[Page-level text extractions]

______

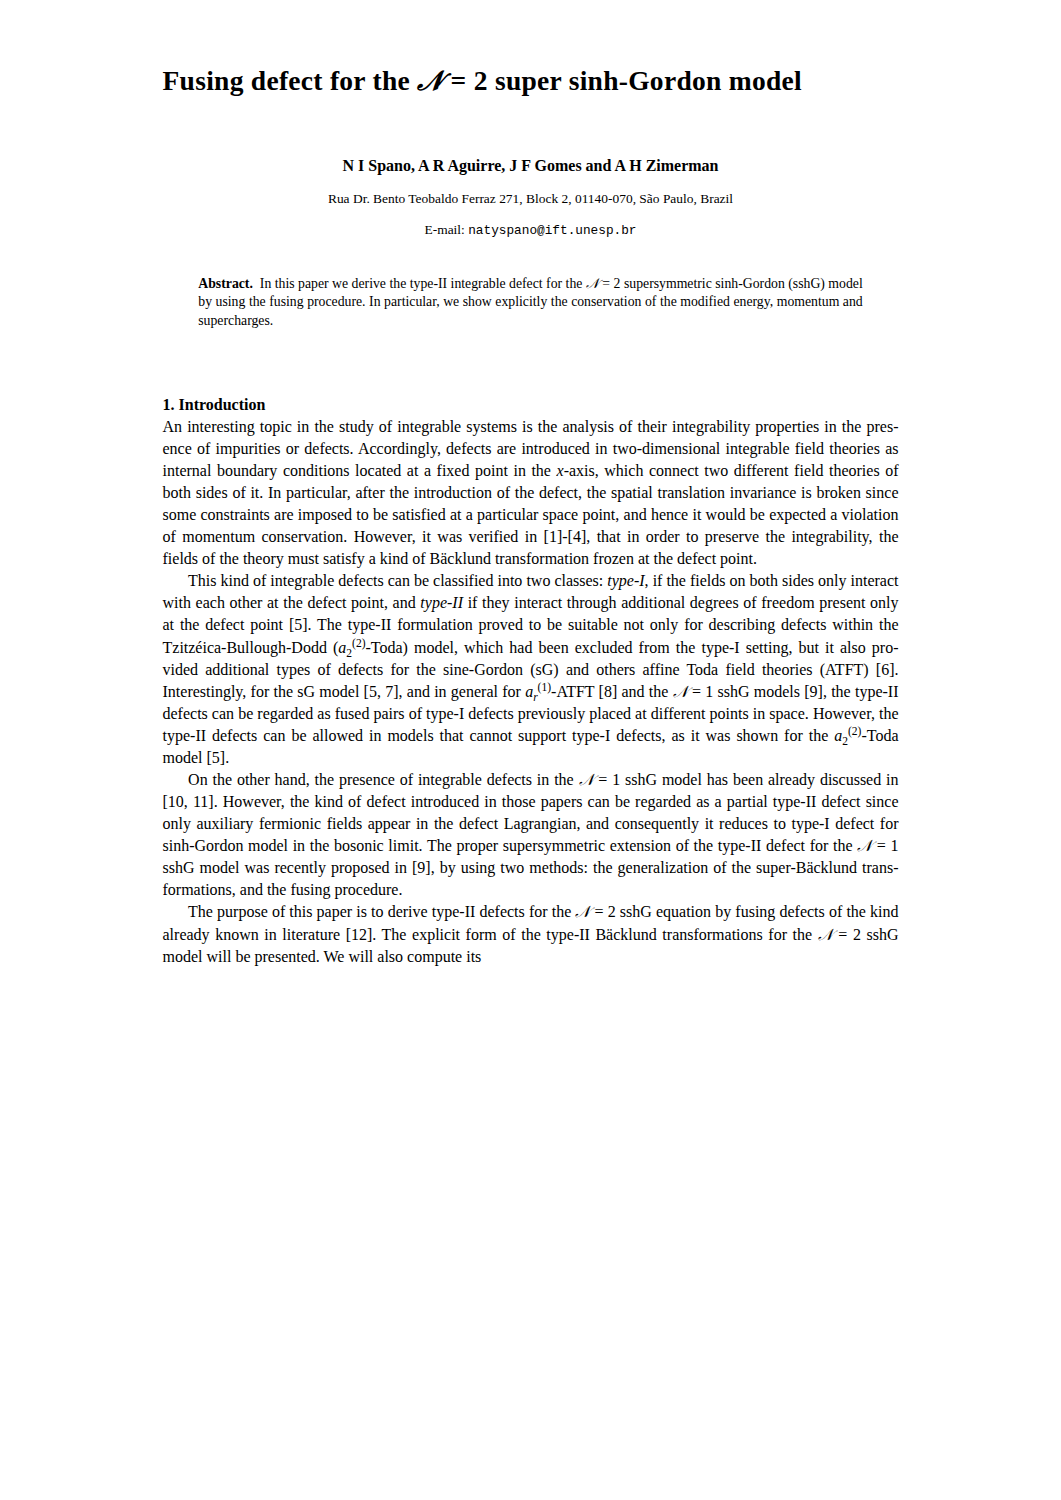Fusing defect for the 𝒩 = 2 super sinh-Gordon model
N I Spano, A R Aguirre, J F Gomes and A H Zimerman
Rua Dr. Bento Teobaldo Ferraz 271, Block 2, 01140-070, São Paulo, Brazil
E-mail: natyspano@ift.unesp.br
Abstract. In this paper we derive the type-II integrable defect for the 𝒩 = 2 supersymmetric sinh-Gordon (sshG) model by using the fusing procedure. In particular, we show explicitly the conservation of the modified energy, momentum and supercharges.
1. Introduction
An interesting topic in the study of integrable systems is the analysis of their integrability properties in the presence of impurities or defects. Accordingly, defects are introduced in two-dimensional integrable field theories as internal boundary conditions located at a fixed point in the x-axis, which connect two different field theories of both sides of it. In particular, after the introduction of the defect, the spatial translation invariance is broken since some constraints are imposed to be satisfied at a particular space point, and hence it would be expected a violation of momentum conservation. However, it was verified in [1]-[4], that in order to preserve the integrability, the fields of the theory must satisfy a kind of Bäcklund transformation frozen at the defect point.
This kind of integrable defects can be classified into two classes: type-I, if the fields on both sides only interact with each other at the defect point, and type-II if they interact through additional degrees of freedom present only at the defect point [5]. The type-II formulation proved to be suitable not only for describing defects within the Tzitzéica-Bullough-Dodd (a2(2)-Toda) model, which had been excluded from the type-I setting, but it also provided additional types of defects for the sine-Gordon (sG) and others affine Toda field theories (ATFT) [6]. Interestingly, for the sG model [5, 7], and in general for ar(1)-ATFT [8] and the 𝒩 = 1 sshG models [9], the type-II defects can be regarded as fused pairs of type-I defects previously placed at different points in space. However, the type-II defects can be allowed in models that cannot support type-I defects, as it was shown for the a2(2)-Toda model [5].
On the other hand, the presence of integrable defects in the 𝒩 = 1 sshG model has been already discussed in [10, 11]. However, the kind of defect introduced in those papers can be regarded as a partial type-II defect since only auxiliary fermionic fields appear in the defect Lagrangian, and consequently it reduces to type-I defect for sinh-Gordon model in the bosonic limit. The proper supersymmetric extension of the type-II defect for the 𝒩 = 1 sshG model was recently proposed in [9], by using two methods: the generalization of the super-Bäcklund transformations, and the fusing procedure.
The purpose of this paper is to derive type-II defects for the 𝒩 = 2 sshG equation by fusing defects of the kind already known in literature [12]. The explicit form of the type-II Bäcklund transformations for the 𝒩 = 2 sshG model will be presented. We will also compute its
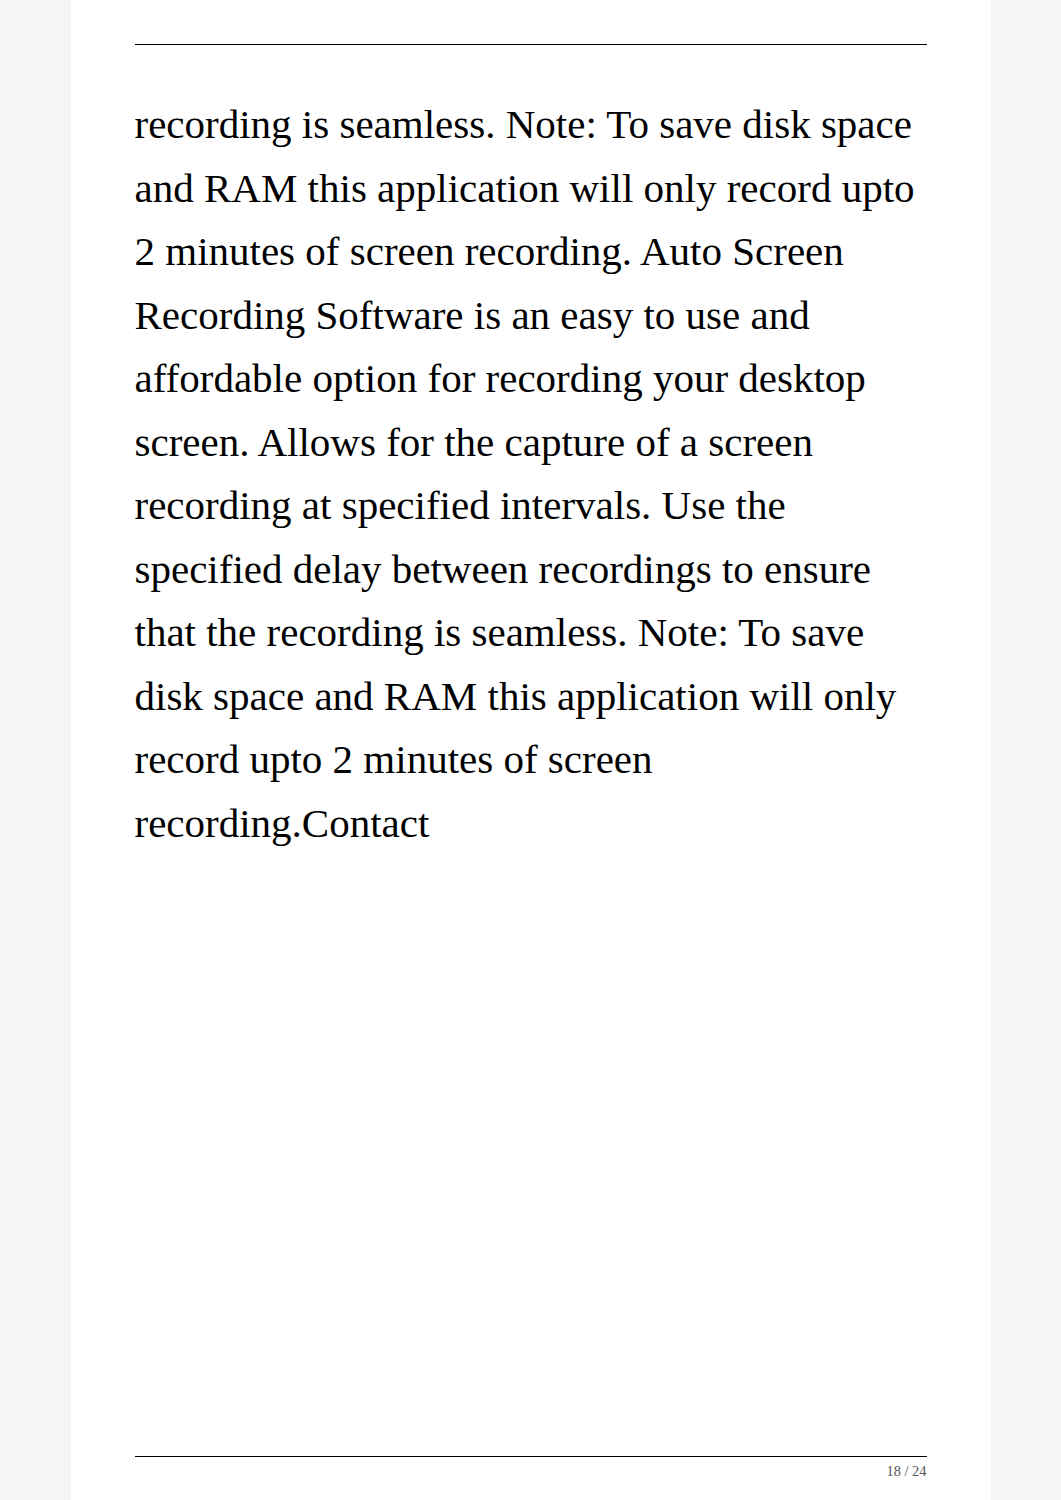recording is seamless. Note: To save disk space and RAM this application will only record upto 2 minutes of screen recording. Auto Screen Recording Software is an easy to use and affordable option for recording your desktop screen. Allows for the capture of a screen recording at specified intervals. Use the specified delay between recordings to ensure that the recording is seamless. Note: To save disk space and RAM this application will only record upto 2 minutes of screen recording.Contact
18 / 24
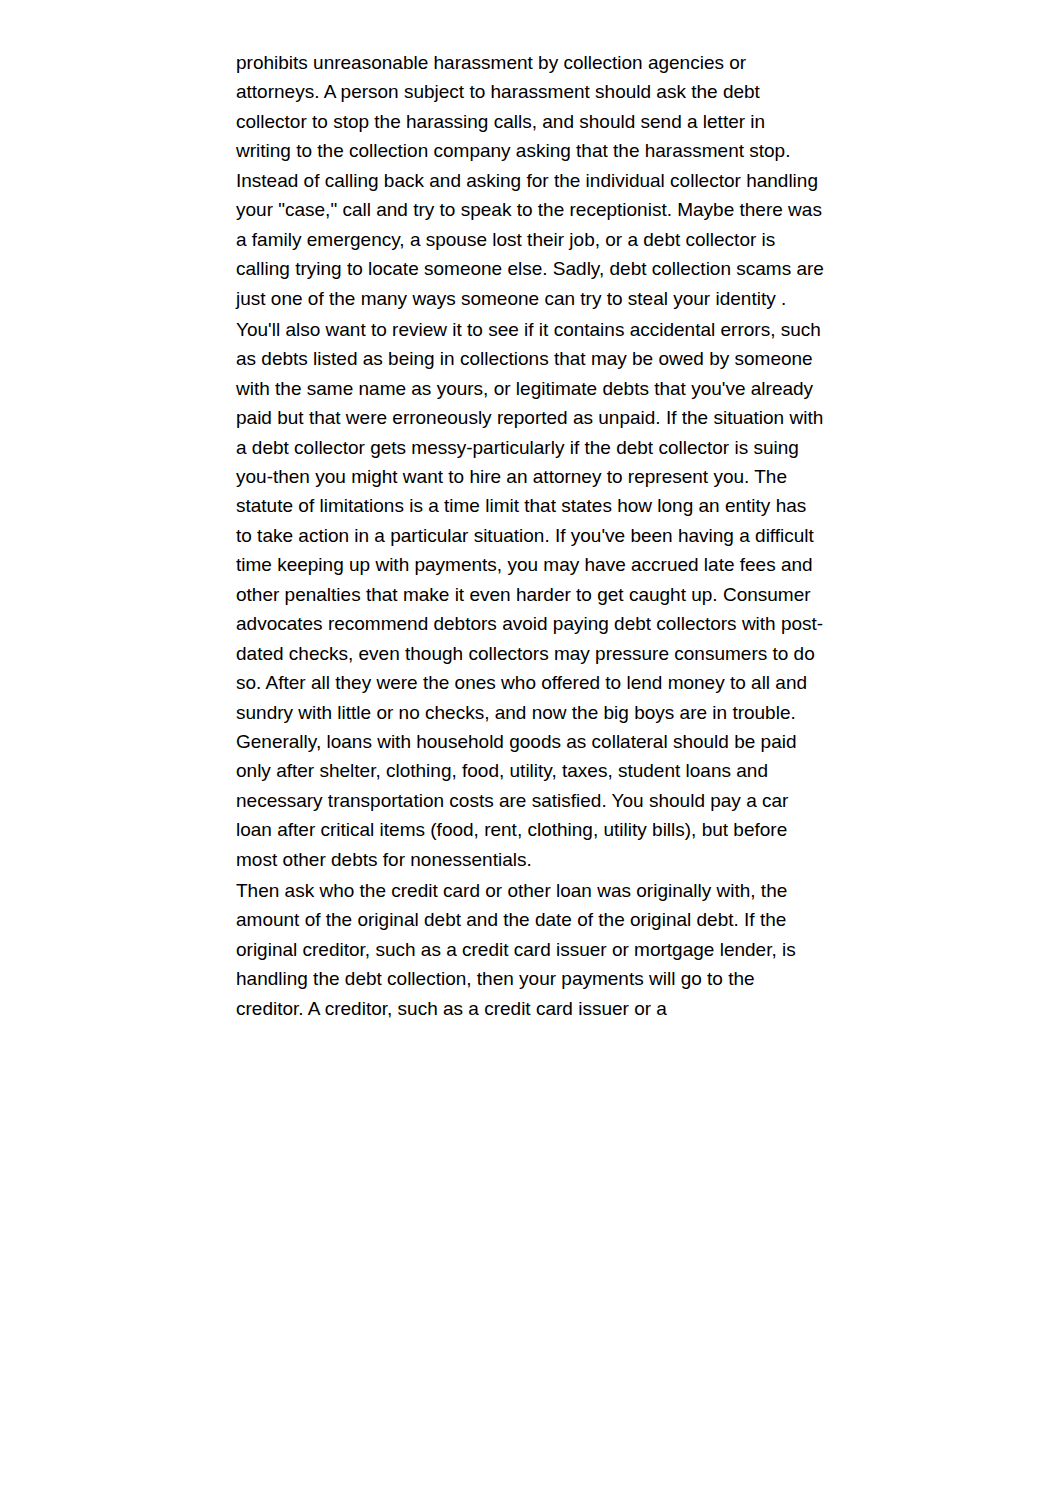prohibits unreasonable harassment by collection agencies or attorneys. A person subject to harassment should ask the debt collector to stop the harassing calls, and should send a letter in writing to the collection company asking that the harassment stop. Instead of calling back and asking for the individual collector handling your "case," call and try to speak to the receptionist. Maybe there was a family emergency, a spouse lost their job, or a debt collector is calling trying to locate someone else. Sadly, debt collection scams are just one of the many ways someone can try to steal your identity .
You'll also want to review it to see if it contains accidental errors, such as debts listed as being in collections that may be owed by someone with the same name as yours, or legitimate debts that you've already paid but that were erroneously reported as unpaid. If the situation with a debt collector gets messy-particularly if the debt collector is suing you-then you might want to hire an attorney to represent you. The statute of limitations is a time limit that states how long an entity has to take action in a particular situation. If you've been having a difficult time keeping up with payments, you may have accrued late fees and other penalties that make it even harder to get caught up. Consumer advocates recommend debtors avoid paying debt collectors with post-dated checks, even though collectors may pressure consumers to do so. After all they were the ones who offered to lend money to all and sundry with little or no checks, and now the big boys are in trouble. Generally, loans with household goods as collateral should be paid only after shelter, clothing, food, utility, taxes, student loans and necessary transportation costs are satisfied. You should pay a car loan after critical items (food, rent, clothing, utility bills), but before most other debts for nonessentials.
Then ask who the credit card or other loan was originally with, the amount of the original debt and the date of the original debt. If the original creditor, such as a credit card issuer or mortgage lender, is handling the debt collection, then your payments will go to the creditor. A creditor, such as a credit card issuer or a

______

Exercise prompt: Repeat, exactly and in full, all records above, but include no pictures.

Your solution:
Fusing defect for the 𝒩 = 2 super sinh-Gordon model
N I Spano, A R Aguirre, J F Gomes and A H Zimerman
Rua Dr. Bento Teobaldo Ferraz 271, Block 2, 01140-070, São Paulo, Brazil
E-mail: natyspano@ift.unesp.br
Abstract. In this paper we derive the type-II integrable defect for the 𝒩 = 2 supersymmetric sinh-Gordon (sshG) model by using the fusing procedure. In particular, we show explicitly the conservation of the modified energy, momentum and supercharges.
1. Introduction
An interesting topic in the study of integrable systems is the analysis of their integrability properties in the presence of impurities or defects. Accordingly, defects are introduced in two-dimensional integrable field theories as internal boundary conditions located at a fixed point in the x-axis, which connect two different field theories of both sides of it. In particular, after the introduction of the defect, the spatial translation invariance is broken since some constraints are imposed to be satisfied at a particular space point, and hence it would be expected a violation of momentum conservation. However, it was verified in [1]-[4], that in order to preserve the integrability, the fields of the theory must satisfy a kind of Bäcklund transformation frozen at the defect point.
This kind of integrable defects can be classified into two classes: type-I, if the fields on both sides only interact with each other at the defect point, and type-II if they interact through additional degrees of freedom present only at the defect point [5]. The type-II formulation proved to be suitable not only for describing defects within the Tzitzéica-Bullough-Dodd (a2(2)-Toda) model, which had been excluded from the type-I setting, but it also provided additional types of defects for the sine-Gordon (sG) and others affine Toda field theories (ATFT) [6]. Interestingly, for the sG model [5, 7], and in general for ar(1)-ATFT [8] and the 𝒩 = 1 sshG models [9], the type-II defects can be regarded as fused pairs of type-I defects previously placed at different points in space. However, the type-II defects can be allowed in models that cannot support type-I defects, as it was shown for the a2(2)-Toda model [5].
On the other hand, the presence of integrable defects in the 𝒩 = 1 sshG model has been already discussed in [10, 11]. However, the kind of defect introduced in those papers can be regarded as a partial type-II defect since only auxiliary fermionic fields appear in the defect Lagrangian, and consequently it reduces to type-I defect for sinh-Gordon model in the bosonic limit. The proper supersymmetric extension of the type-II defect for the 𝒩 = 1 sshG model was recently proposed in [9], by using two methods: the generalization of the super-Bäcklund transformations, and the fusing procedure.
The purpose of this paper is to derive type-II defects for the 𝒩 = 2 sshG equation by fusing defects of the kind already known in literature [12]. The explicit form of the type-II Bäcklund transformations for the 𝒩 = 2 sshG model will be presented. We will also compute its
recording is seamless. Note: To save disk space and RAM this application will only record upto 2 minutes of screen recording. Auto Screen Recording Software is an easy to use and affordable option for recording your desktop screen. Allows for the capture of a screen recording at specified intervals. Use the specified delay between recordings to ensure that the recording is seamless. Note: To save disk space and RAM this application will only record upto 2 minutes of screen recording.Contact
18 / 24
prohibits unreasonable harassment by collection agencies or attorneys. A person subject to harassment should ask the debt collector to stop the harassing calls, and should send a letter in writing to the collection company asking that the harassment stop. Instead of calling back and asking for the individual collector handling your "case," call and try to speak to the receptionist. Maybe there was a family emergency, a spouse lost their job, or a debt collector is calling trying to locate someone else. Sadly, debt collection scams are just one of the many ways someone can try to steal your identity .
You'll also want to review it to see if it contains accidental errors, such as debts listed as being in collections that may be owed by someone with the same name as yours, or legitimate debts that you've already paid but that were erroneously reported as unpaid. If the situation with a debt collector gets messy-particularly if the debt collector is suing you-then you might want to hire an attorney to represent you. The statute of limitations is a time limit that states how long an entity has to take action in a particular situation. If you've been having a difficult time keeping up with payments, you may have accrued late fees and other penalties that make it even harder to get caught up. Consumer advocates recommend debtors avoid paying debt collectors with post-dated checks, even though collectors may pressure consumers to do so. After all they were the ones who offered to lend money to all and sundry with little or no checks, and now the big boys are in trouble. Generally, loans with household goods as collateral should be paid only after shelter, clothing, food, utility, taxes, student loans and necessary transportation costs are satisfied. You should pay a car loan after critical items (food, rent, clothing, utility bills), but before most other debts for nonessentials.
Then ask who the credit card or other loan was originally with, the amount of the original debt and the date of the original debt. If the original creditor, such as a credit card issuer or mortgage lender, is handling the debt collection, then your payments will go to the creditor. A creditor, such as a credit card issuer or a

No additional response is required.